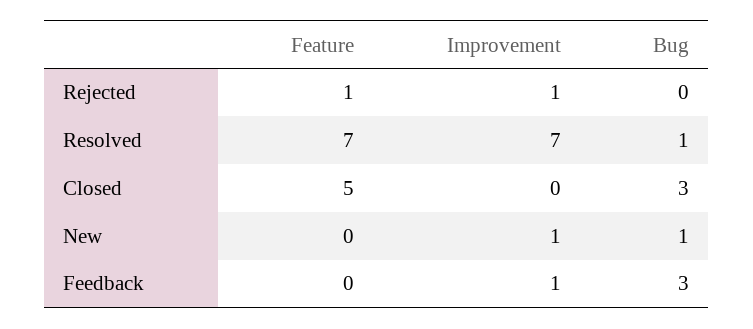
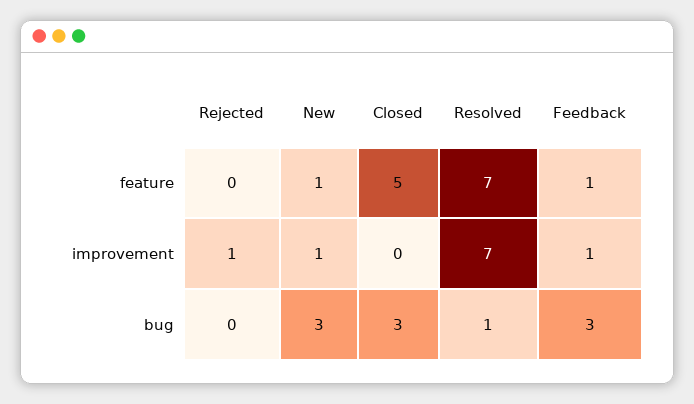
  {
    "Feature": {
-     "Rejected": 1,
+     "Rejected": 0,
      "Resolved": 7,
      "Closed": 5,
-     "New": 0,
+     "New": 1,
-     "Feedback": 0
+     "Feedback": 1
    },
    "Improvement": {
      "Rejected": 1,
      "Resolved": 7,
      "Closed": 0,
      "New": 1,
      "Feedback": 1
    },
    "Bug": {
      "Rejected": 0,
      "Resolved": 1,
      "Closed": 3,
-     "New": 1,
+     "New": 3,
      "Feedback": 3
    }
  }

## Exercise objective
Leave out the pictures and reproduce the rest of the listing exactly.

## Task answer
  {
    "Feature": {
-     "Rejected": 1,
+     "Rejected": 0,
      "Resolved": 7,
      "Closed": 5,
-     "New": 0,
+     "New": 1,
-     "Feedback": 0
+     "Feedback": 1
    },
    "Improvement": {
      "Rejected": 1,
      "Resolved": 7,
      "Closed": 0,
      "New": 1,
      "Feedback": 1
    },
    "Bug": {
      "Rejected": 0,
      "Resolved": 1,
      "Closed": 3,
-     "New": 1,
+     "New": 3,
      "Feedback": 3
    }
  }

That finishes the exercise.